Dataset extract Start Marker

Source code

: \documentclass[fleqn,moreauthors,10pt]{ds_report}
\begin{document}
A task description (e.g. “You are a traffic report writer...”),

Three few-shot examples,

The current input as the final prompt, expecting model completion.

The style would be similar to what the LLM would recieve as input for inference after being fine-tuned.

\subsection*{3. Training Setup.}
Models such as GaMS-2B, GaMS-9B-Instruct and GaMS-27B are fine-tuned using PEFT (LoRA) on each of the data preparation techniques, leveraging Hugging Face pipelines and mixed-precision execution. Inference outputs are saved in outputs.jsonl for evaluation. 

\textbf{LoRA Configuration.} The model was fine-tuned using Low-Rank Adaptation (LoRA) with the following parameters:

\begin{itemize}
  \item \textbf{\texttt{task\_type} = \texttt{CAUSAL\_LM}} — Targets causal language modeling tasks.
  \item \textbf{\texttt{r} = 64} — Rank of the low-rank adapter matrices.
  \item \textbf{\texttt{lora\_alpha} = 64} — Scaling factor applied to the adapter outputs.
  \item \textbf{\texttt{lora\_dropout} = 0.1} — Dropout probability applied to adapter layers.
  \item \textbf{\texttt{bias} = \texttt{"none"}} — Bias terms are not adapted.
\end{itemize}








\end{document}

Dataset extract End Marker

> _Problem statement_
"The current input" marks the last line to print; print everything from the first line of the data through that line, unchanged, and nothing more.

> _Answer space_
Source code

: \documentclass[fleqn,moreauthors,10pt]{ds_report}
\begin{document}
A task description (e.g. “You are a traffic report writer...”),

Three few-shot examples,

The current input as the final prompt, expecting model completion.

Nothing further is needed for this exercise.